Lord, lay waste to our pride, our pretenses, our fears, our mindless habits, our feelings of obligation, our faulty concepts of success—and all other wrong motives as we seek to live the Great Commission.

This is why I keep returning to II Corinthians for a realignment of my motives:
Therefore we also have as our ambition, whether at home or absent, to be pleasing to Him. 
He died for all, so that they who live might no longer live for themselves, but for Him who died and rose again on their behalf. 
Therefore, we are ambassadors for Christ, as though God were making an appeal through us; we beg you on behalf of Christ, be reconciled to God.

3.08.2012

Of Ministry, Modifications and Marveling

(In which I lie lay down aside my instinct and laud praise something quite very much beyond my help.)
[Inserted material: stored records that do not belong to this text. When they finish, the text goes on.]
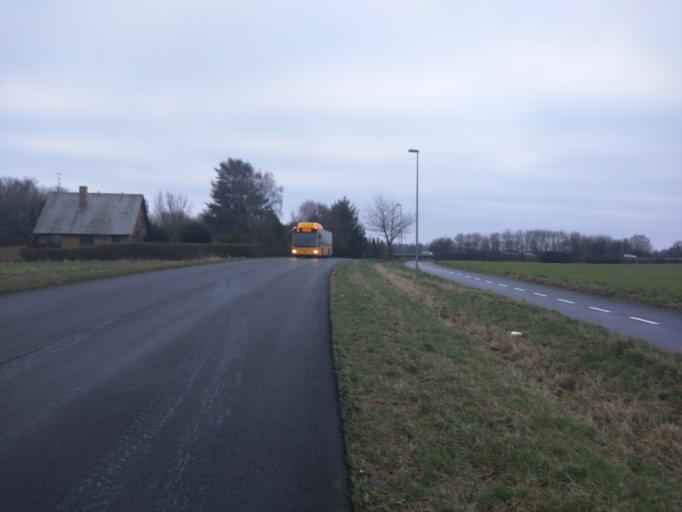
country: DK
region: South Denmark
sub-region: Fredericia Kommune
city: Snoghoj
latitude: 55.5257
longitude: 9.7321
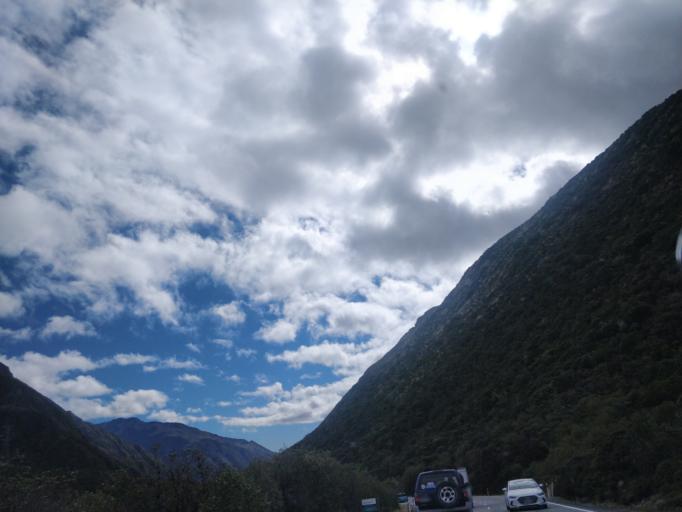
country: NZ
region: West Coast
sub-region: Grey District
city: Greymouth
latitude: -42.9034
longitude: 171.5602
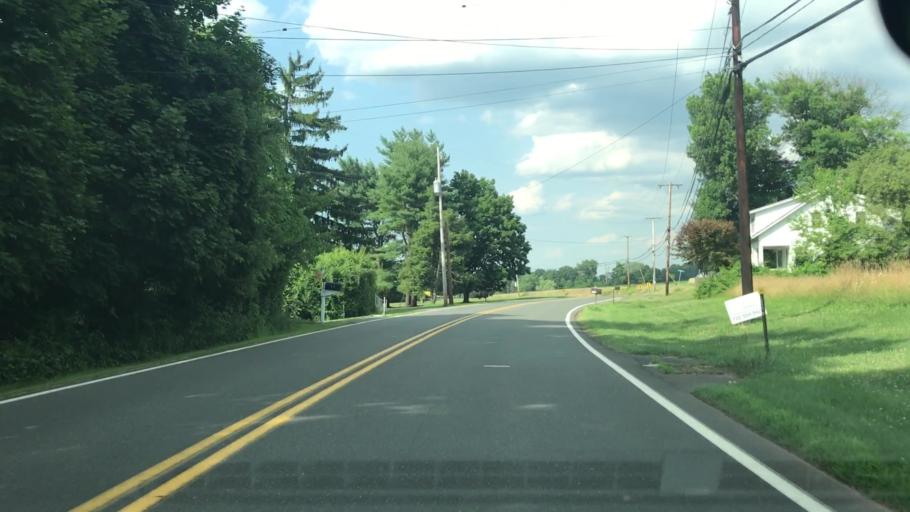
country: US
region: New Jersey
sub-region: Hunterdon County
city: Flemington
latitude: 40.4593
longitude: -74.8313
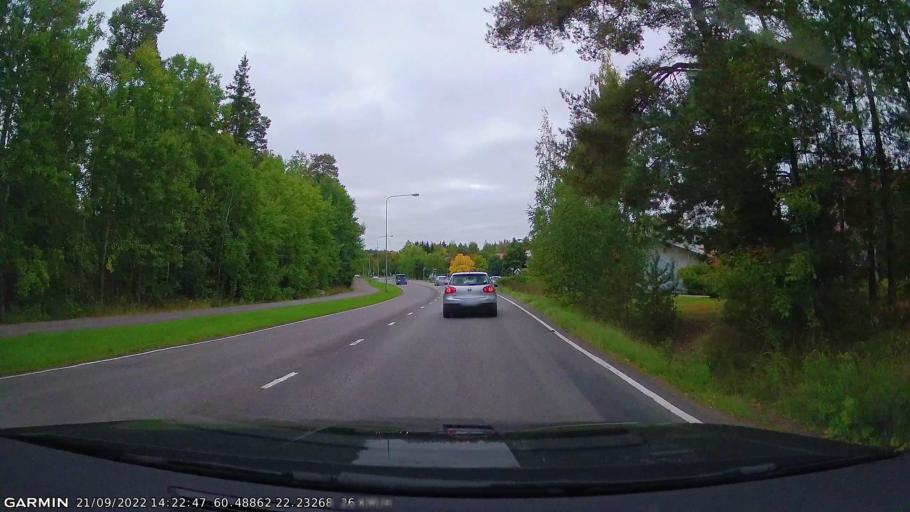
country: FI
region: Varsinais-Suomi
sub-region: Turku
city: Rusko
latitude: 60.4889
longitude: 22.2327
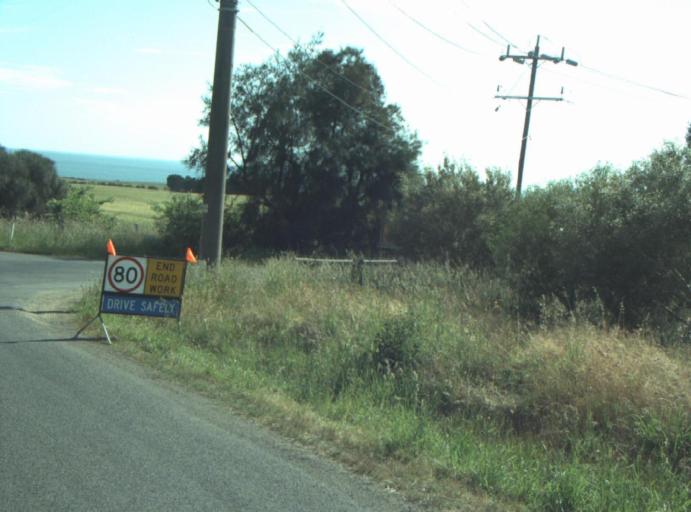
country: AU
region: Victoria
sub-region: Greater Geelong
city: Clifton Springs
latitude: -38.1704
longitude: 144.5150
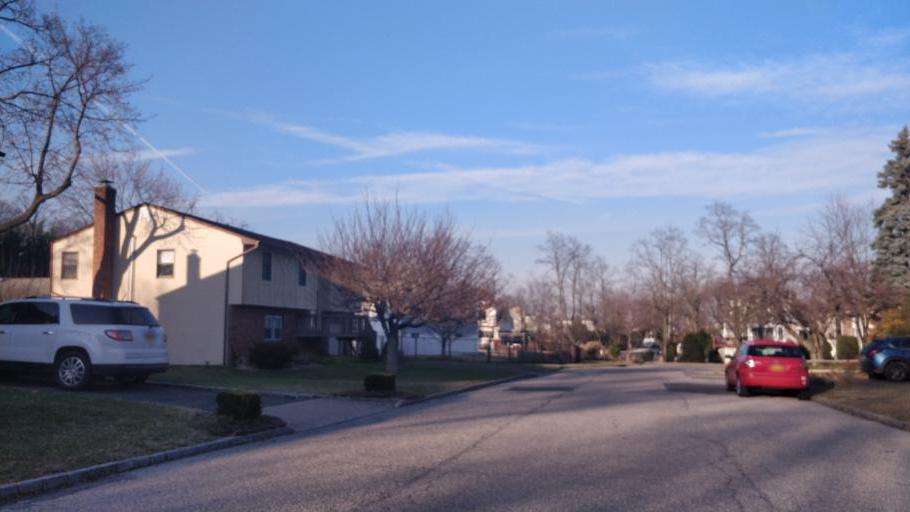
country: US
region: New York
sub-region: Nassau County
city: Bayville
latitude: 40.9073
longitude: -73.5575
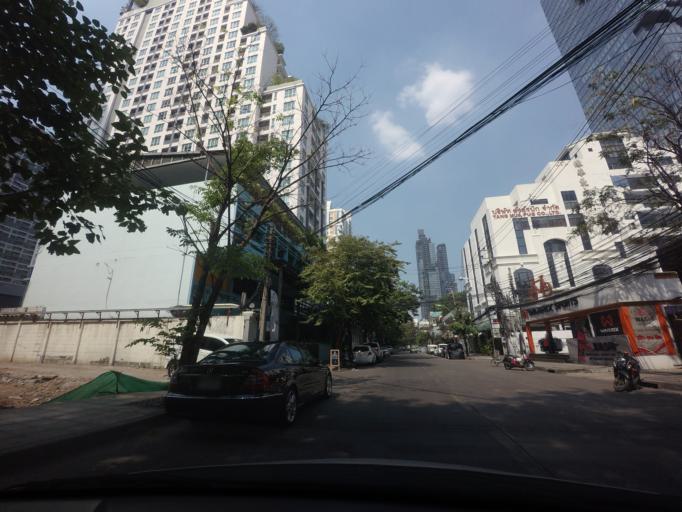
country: TH
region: Bangkok
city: Bang Rak
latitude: 13.7223
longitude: 100.5276
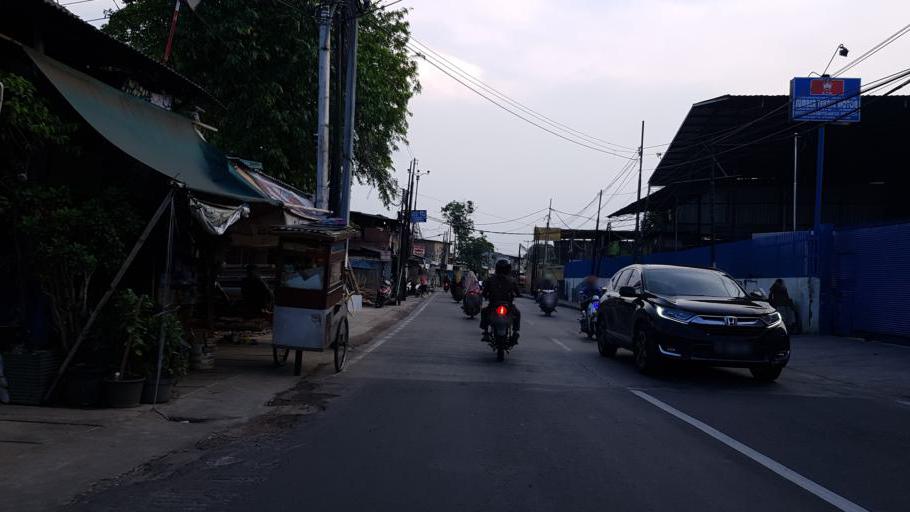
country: ID
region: Jakarta Raya
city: Jakarta
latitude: -6.1395
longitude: 106.7754
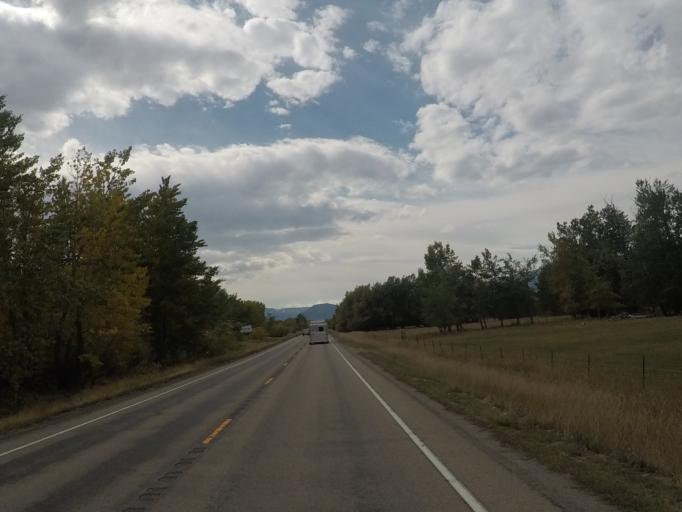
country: US
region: Montana
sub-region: Carbon County
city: Red Lodge
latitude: 45.2720
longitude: -109.2205
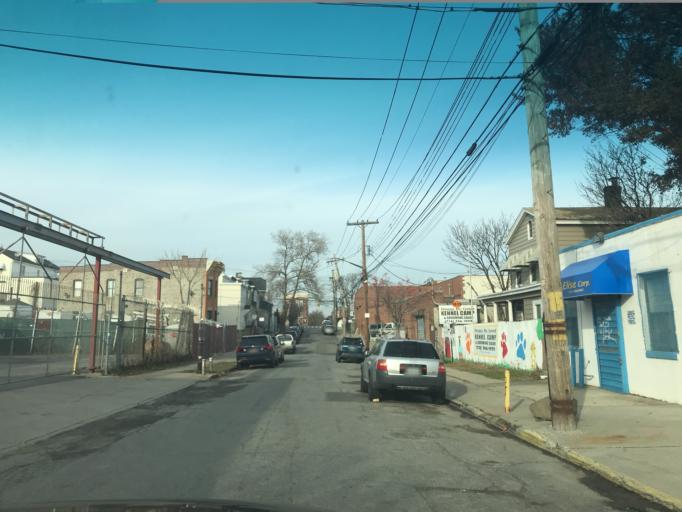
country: US
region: New York
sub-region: Bronx
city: The Bronx
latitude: 40.7837
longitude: -73.8404
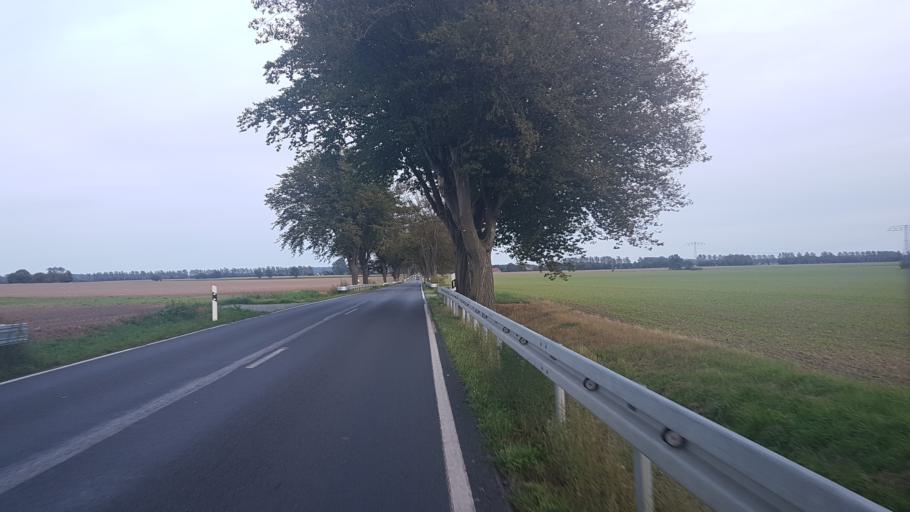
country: DE
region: Mecklenburg-Vorpommern
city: Sehlen
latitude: 54.4464
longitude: 13.3572
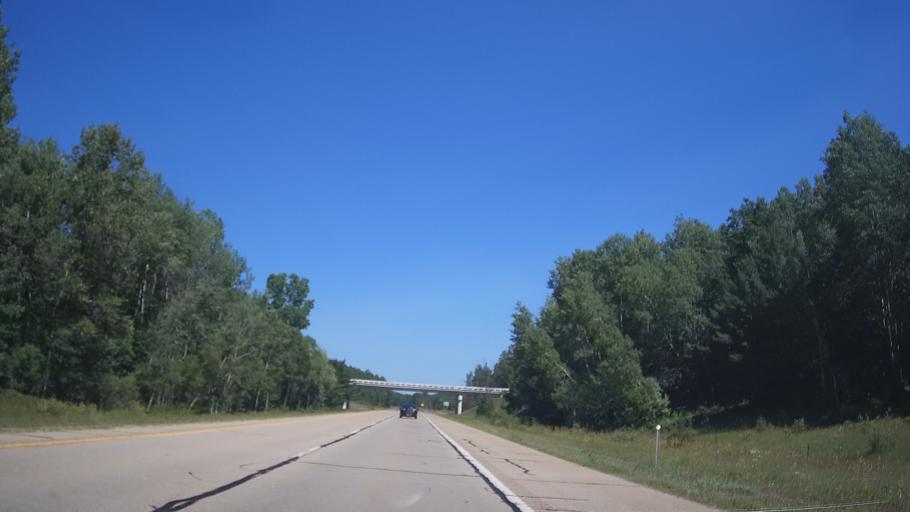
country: US
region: Michigan
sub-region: Clare County
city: Clare
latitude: 43.8696
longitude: -84.8657
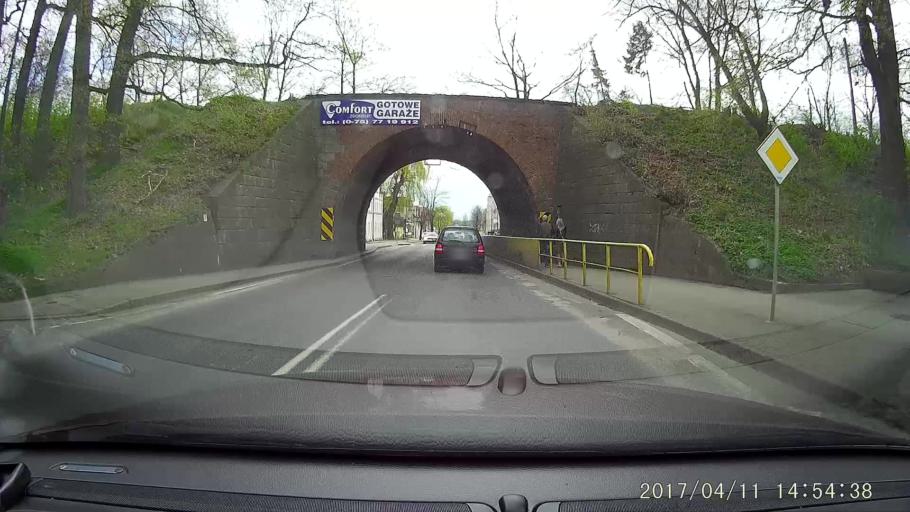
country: PL
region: Lower Silesian Voivodeship
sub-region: Powiat zgorzelecki
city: Zgorzelec
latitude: 51.1416
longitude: 15.0110
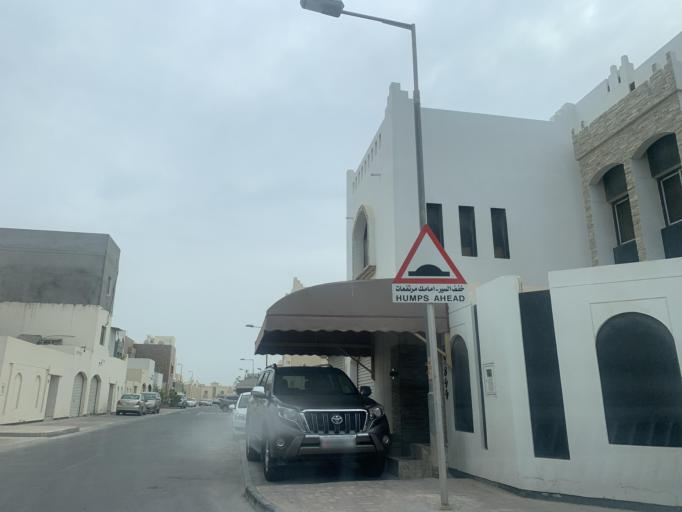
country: BH
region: Muharraq
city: Al Muharraq
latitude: 26.2840
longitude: 50.6416
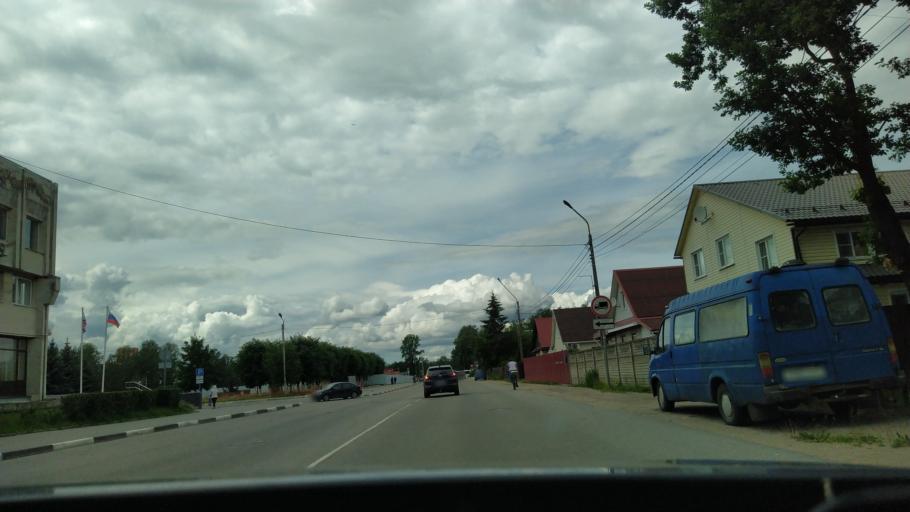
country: RU
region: Leningrad
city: Kirovsk
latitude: 59.8815
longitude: 30.9879
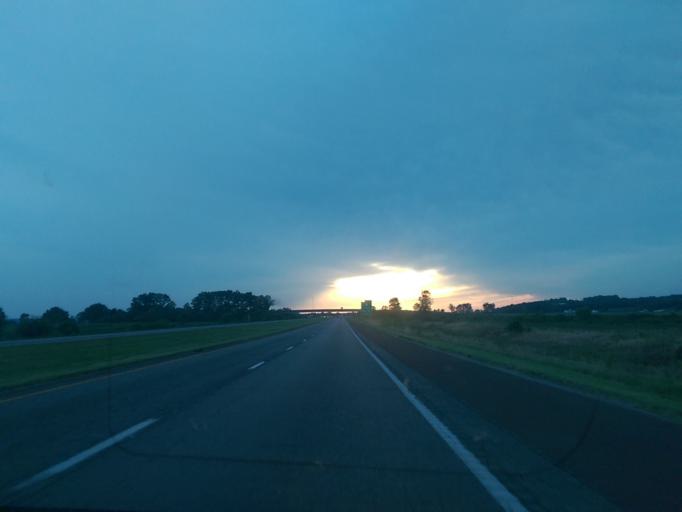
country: US
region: Missouri
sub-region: Holt County
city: Mound City
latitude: 40.1858
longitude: -95.3366
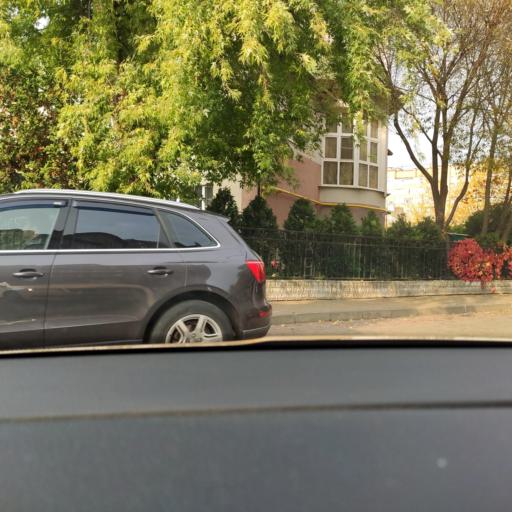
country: RU
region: Moskovskaya
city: Ivanteyevka
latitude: 55.9660
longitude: 37.9116
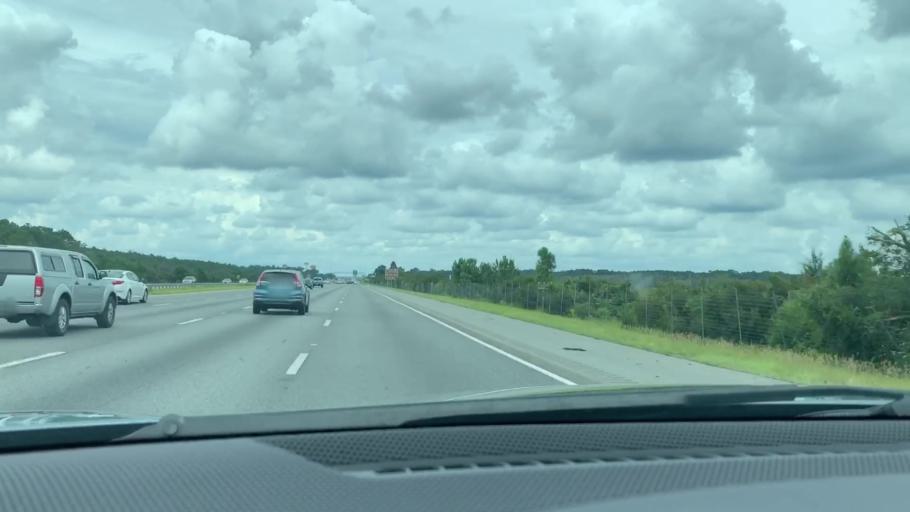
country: US
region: Georgia
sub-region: McIntosh County
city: Darien
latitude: 31.3785
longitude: -81.4535
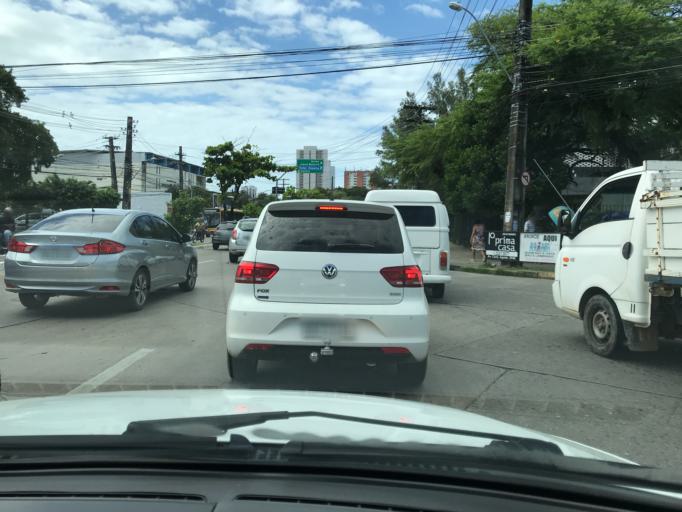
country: BR
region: Pernambuco
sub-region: Recife
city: Recife
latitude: -8.0612
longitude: -34.9047
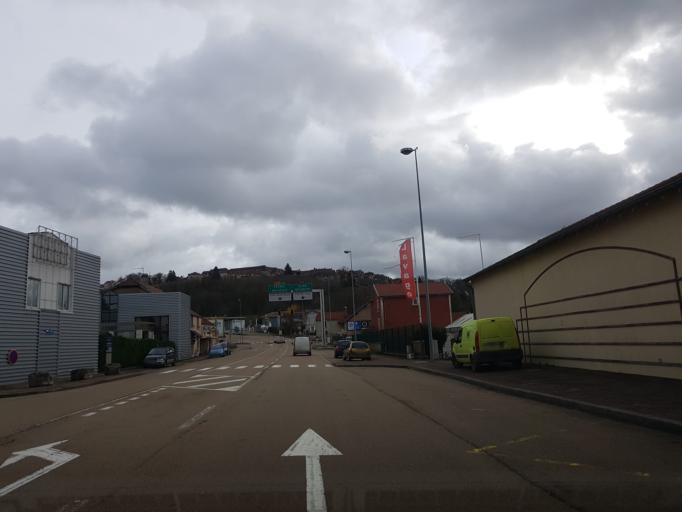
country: FR
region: Champagne-Ardenne
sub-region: Departement de la Haute-Marne
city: Langres
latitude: 47.8715
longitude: 5.3262
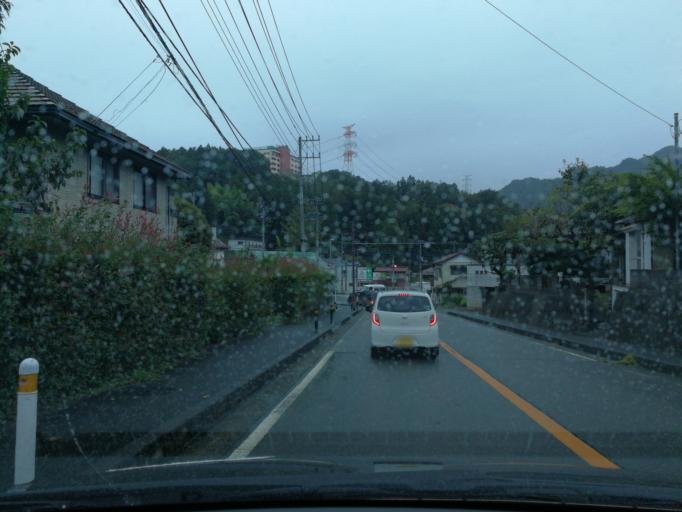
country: JP
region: Yamanashi
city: Uenohara
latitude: 35.6013
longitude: 139.2170
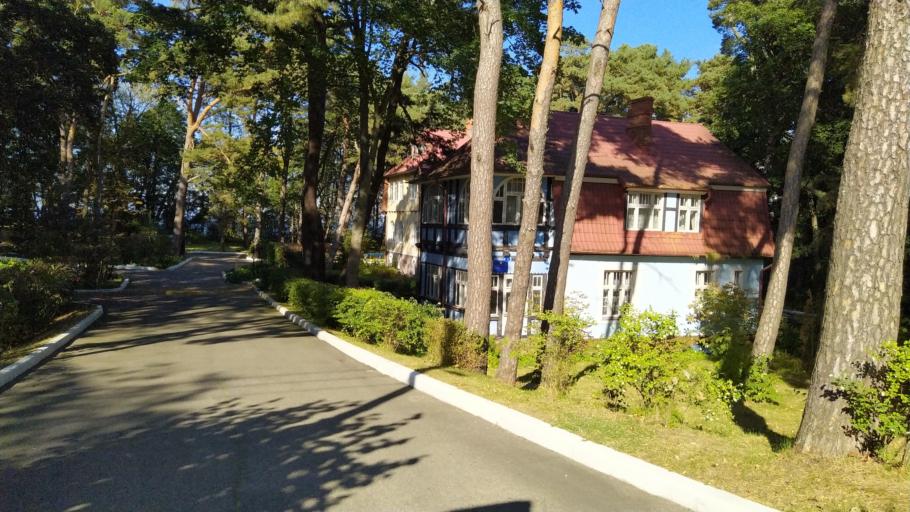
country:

As a compulsive editor, I am constantly reanalyzing pieces I have written or things I have said.  (I just rewrote that very sentence five times before moving on.  Sigh.)  But occasionally I say or write something that I still agree with the next morning.  And every once in a great while, I believe in it even more strongly as time goes on.  This is one of those rare instances.

A couple months ago, a new acquaintance found out I'm a "preacher's kid".  He immediately inquired whether I felt obligated to enter the ministry for myself.  My written reply:

No, I don't think I ever felt obligated to go into ministry.  It was a very natural progression and Lord-willing I'll spend the rest of my life in some sort of ministry role.  It's all grace, though, that any of us is useful in any way to the King, isn't it?

Soon I'll be transitioning from serving as a tentmaking missionary to a full-time missionary.  In one sense, it's a big step: resigning from a career that I love, likely leaving Utah temporarily to raise more support, participating in additional training, taking on more responsibility for KEY Radio and possibly Provo Bible Church.  And then there are the increased spiritual battles... I expect these demons of doubt will invite their friends and relations for a party or two in Karisa's head.

Then again—in light of what I wrote (and still believe!)—this is no change at all.  It's still grace.  No more, no less than before.  And I still marvel at the thought that the King finds me (me! for goodness' sake) useful in any way.

Tomorrow I will re-read this post and wish I had better punctuated a sentence or chosen a crisper adjective.  But I will not think differently about the substance.  So faultless, so generous, so strong, so trustworthy is God's grace that I cannot improve upon it one iota.